* **Available data**

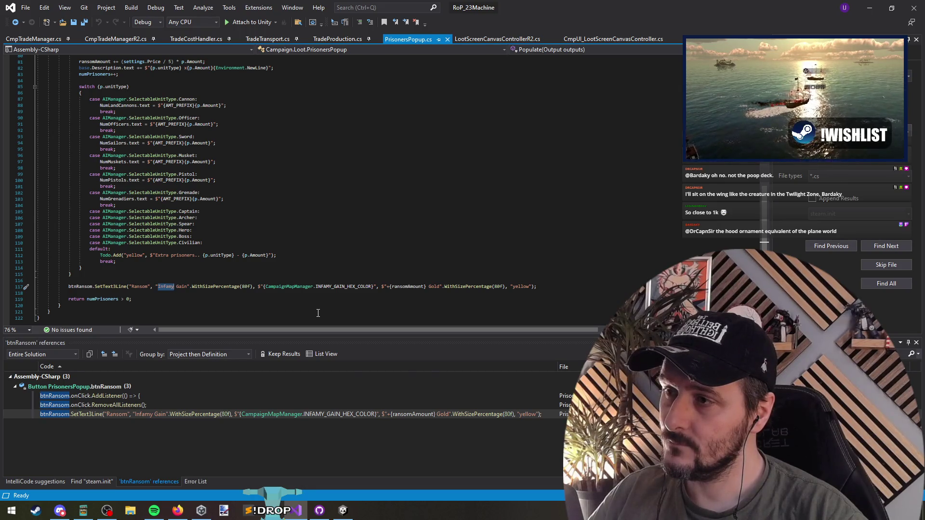
{"action": "key", "text": "super+Down"}
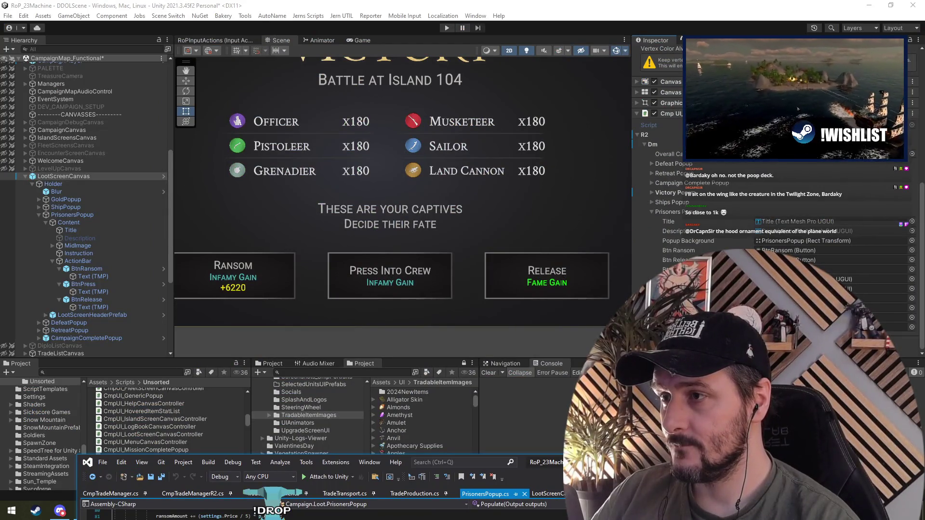
Check the Prisoners popup's Infamy Gain +6220, then maximize Visual Studio over Unity again
{"action": "mouse_move", "coordinate": [521, 462]}
{"action": "left_mouse_down"}
{"action": "mouse_move", "coordinate": [506, 310]}
{"action": "mouse_move", "coordinate": [532, 366]}
{"action": "mouse_move", "coordinate": [534, 439]}
{"action": "left_mouse_up"}
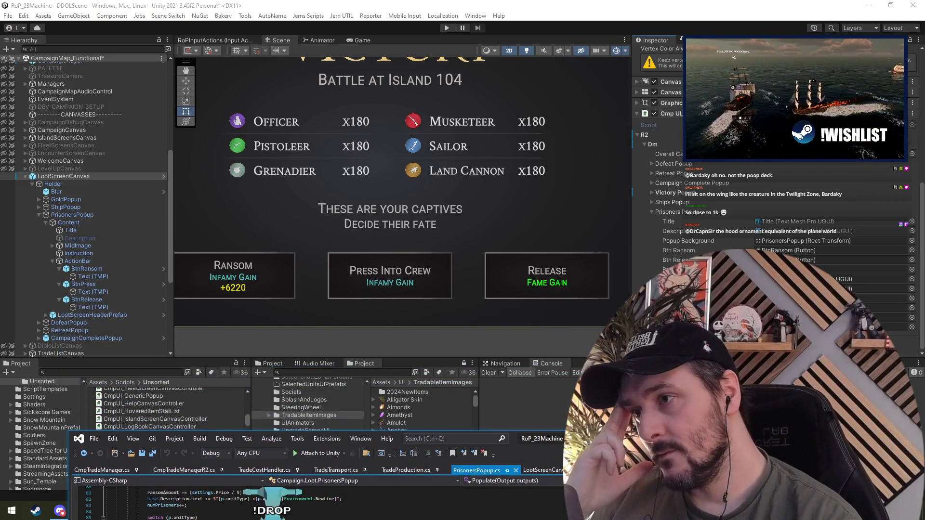
{"action": "left_click_drag", "start_coordinate": [535, 438], "coordinate": [535, 435]}
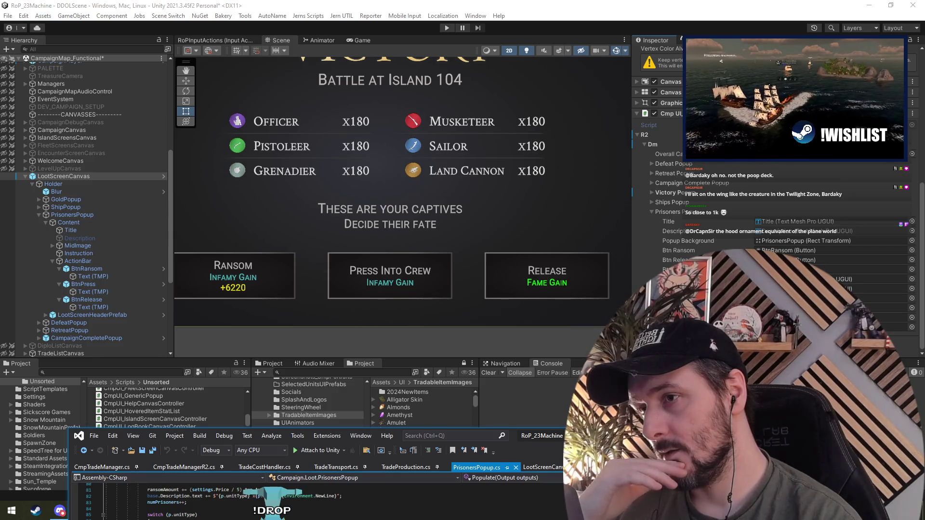
{"action": "left_click_drag", "start_coordinate": [602, 436], "coordinate": [433, 1]}
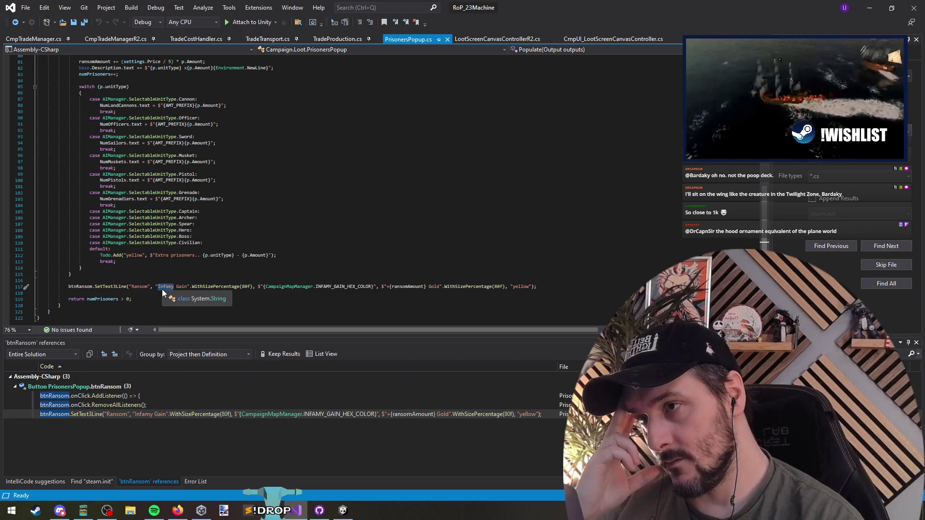
Inspect line 117's "yellow" argument, then go to SetText3Line's definition in IslandDrydockScreenDisplayMembers.cs
{"action": "mouse_move", "coordinate": [351, 284]}
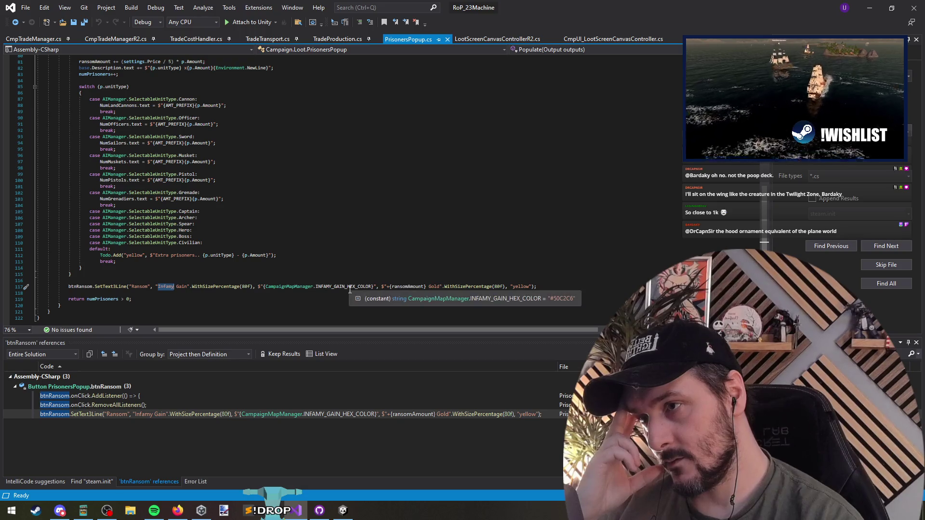
{"action": "mouse_move", "coordinate": [418, 290]}
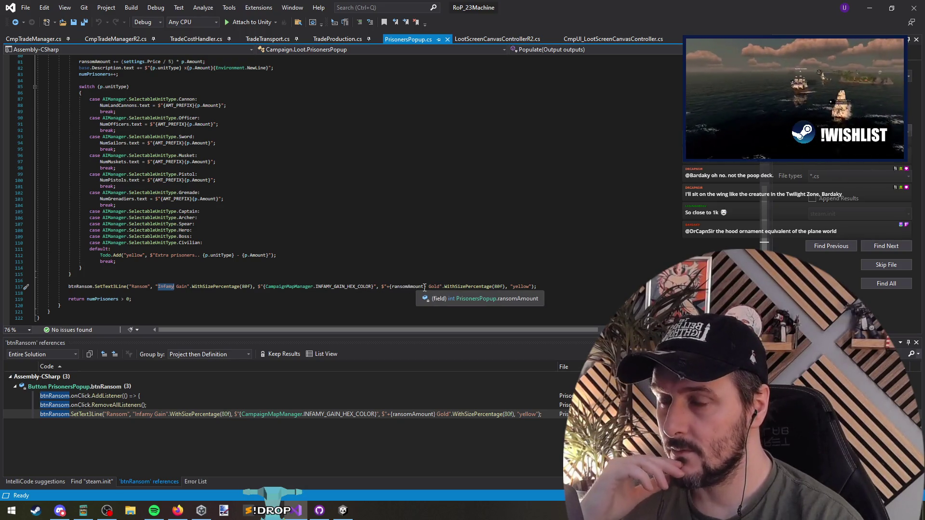
{"action": "left_click", "coordinate": [533, 288]}
{"action": "left_click_drag", "start_coordinate": [533, 288], "coordinate": [505, 288]}
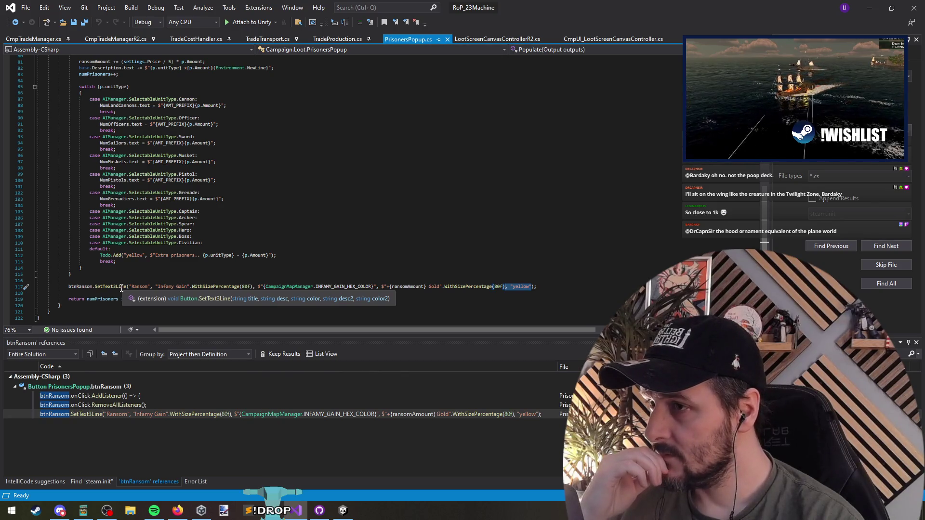
{"action": "left_click", "coordinate": [115, 287], "text": "ctrl"}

* **Description of the task**
Reproduce each line of the records exactly, omitting any picture.

* **Answer for the task**
{"action": "key", "text": "super+Down"}
Check the Prisoners popup's Infamy Gain +6220, then maximize Visual Studio over Unity again
{"action": "mouse_move", "coordinate": [521, 462]}
{"action": "left_mouse_down"}
{"action": "mouse_move", "coordinate": [506, 310]}
{"action": "mouse_move", "coordinate": [532, 366]}
{"action": "mouse_move", "coordinate": [534, 439]}
{"action": "left_mouse_up"}
{"action": "left_click_drag", "start_coordinate": [535, 438], "coordinate": [535, 435]}
{"action": "left_click_drag", "start_coordinate": [602, 436], "coordinate": [433, 1]}
Inspect line 117's "yellow" argument, then go to SetText3Line's definition in IslandDrydockScreenDisplayMembers.cs
{"action": "mouse_move", "coordinate": [351, 284]}
{"action": "mouse_move", "coordinate": [418, 290]}
{"action": "left_click", "coordinate": [533, 288]}
{"action": "left_click_drag", "start_coordinate": [533, 288], "coordinate": [505, 288]}
{"action": "left_click", "coordinate": [115, 287], "text": "ctrl"}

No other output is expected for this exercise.